New | China’s bond market bubble may be unsustainable

The equity rout has been a boon to China’s bond market. As fears linger over stocks, yield-hungry capital has headed into bonds, building a bubble that analysts say cannot be sustained. China’s prodigious bond market, the third-largest in the world after US and Japan, has been aided by several factors and started to take off this year.

Loosening curbs on companies issuing papers, a local-government debt swap plan that propelled bond issuances, and rounds of monetary easing by the central bank have increased the allure and variety of fixed income products. Eventually, the stock market crash in June that saw funds unwind positions pressed the button on the bond party.

“In many ways, this is like a perfect storm,” said Zhou Hao, an analyst at German lender Commerzbank, referring to the phenomenon in which a rare combination of factors significantly magnify the trends in the market.

“To some extent, authorities hope to see a thriving bond market, similar to how they pinned hopes on the stock market before,” Zhou said.

In the first three quarters of this year, net bond issuance amounted to 8.7 trillion yuan, 67 per cent higher than the same period last year. The most preferred type, and likely the most precarious one, is corporate bonds issued and traded at stock exchanges, which gained momentum since authorities lifted the ban on property developers tapping domestic bond markets last December.

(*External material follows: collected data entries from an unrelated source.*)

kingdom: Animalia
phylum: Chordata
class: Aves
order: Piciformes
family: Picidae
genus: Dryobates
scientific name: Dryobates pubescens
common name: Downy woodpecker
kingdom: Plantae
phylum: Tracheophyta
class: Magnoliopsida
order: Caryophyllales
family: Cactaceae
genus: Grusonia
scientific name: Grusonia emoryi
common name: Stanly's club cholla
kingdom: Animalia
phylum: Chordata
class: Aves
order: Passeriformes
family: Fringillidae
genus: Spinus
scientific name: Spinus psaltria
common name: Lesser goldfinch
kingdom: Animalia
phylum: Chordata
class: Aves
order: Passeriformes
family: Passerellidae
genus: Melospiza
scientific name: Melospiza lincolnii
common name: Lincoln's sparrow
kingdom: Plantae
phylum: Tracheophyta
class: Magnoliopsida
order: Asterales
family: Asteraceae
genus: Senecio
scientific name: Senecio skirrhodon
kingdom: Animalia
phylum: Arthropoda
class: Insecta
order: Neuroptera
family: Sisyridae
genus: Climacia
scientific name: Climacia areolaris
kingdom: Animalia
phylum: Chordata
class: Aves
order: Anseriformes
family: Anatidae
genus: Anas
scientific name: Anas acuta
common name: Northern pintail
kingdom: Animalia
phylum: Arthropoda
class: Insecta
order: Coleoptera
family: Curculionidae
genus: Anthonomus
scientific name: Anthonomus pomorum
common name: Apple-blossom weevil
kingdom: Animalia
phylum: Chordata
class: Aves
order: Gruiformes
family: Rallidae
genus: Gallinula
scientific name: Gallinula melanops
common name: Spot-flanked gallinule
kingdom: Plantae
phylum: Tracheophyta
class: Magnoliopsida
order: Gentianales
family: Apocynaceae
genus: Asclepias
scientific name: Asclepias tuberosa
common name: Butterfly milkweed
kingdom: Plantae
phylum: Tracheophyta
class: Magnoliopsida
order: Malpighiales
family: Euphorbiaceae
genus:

“There have been few choices beyond bonds to invest since June. The bond market, especially corporate bonds, saw leverage grow rapidly between July and August,” said a source at a leading mainland brokerage.

The most popular way of fixed-income investments has been through pledged repurchases, or repos. In a typical transaction, an investor uses original funds to buy an initial batch of notes, and pledge part of that to a lender at a set period for a set interest rate, or repo rate, in exchange for additional capital. The additional funds in turn are used to buy more bonds. The process could repeat for up to 10 times, Zhou said.

In the first eight months this year, pledged repos trading volume surged to 25.8 trillion yuan, nearly double the full-year level last year, according to Shanghai Clearing House data, which settles the inter-bank bond market that accounts for the lions’ share in the country’s bond market.

Meanwhile, bond trading has also prevailed at the Shanghai Stock Exchange. On September 30, bond trading accounted for over 70 per cent of total turnover in the Shanghai bourse, with less than 30 per cent in stocks, reversing the traditional dominance of scrip in the exchange.

As a result, yields of non-government bonds have been tailing off and credit premium become almost negligible. For example, the yield spread between five-year, triple-A government and corporate bonds shrank to less than 100 basis points, the lowest on record. Yet, at the same time, corporate profits are deteriorating and economic fundaments have not shown signs of improvement.

“Such unusual situation, in China’s case, is largely a consequence of liquidity seeking assets, since savers cannot invest offshore due to regulatory restrictions. Most people have no choice but invest domestically, in bank deposits, property, stocks and bonds, or shadow banking, trust financing products. So they have to chase what’s available,” said Dilip Parameswaran, head of Asia Investment Advisors, a Hong Kong-based firm advising Asian fixed income markets

The yield has gotten so tight that little fuss was felt in the market when China National Erzhong Group, a state-owned heavy machinery maker, announced in mid-September it was about to enter bankruptcy restructuring and miss the interest rate payments on its bonds.

“With bumper liquidity, the dearth of other high-yield assets, and an unappealing stock market, the credit spread has been squeezed and it takes a lot more than a single default case to reverse such a trend,” Citic Securities analyst Hu Yufeng wrote in a report.

The multiple repos to some extent have been self-perpetuating. Since late August, repo rates for exchange traded bonds have been ticking up, eclipsing investment returns. “In order to guard returns, one can only upscale the leverage,” Zhou said.

Mainland-based analysts including those at Hua Chuang Securities and China Everbright Securities have also warned of risk brewing, which they say may be set off on the resumption of initial public offerings or recovery of the stock market that siphon funds out.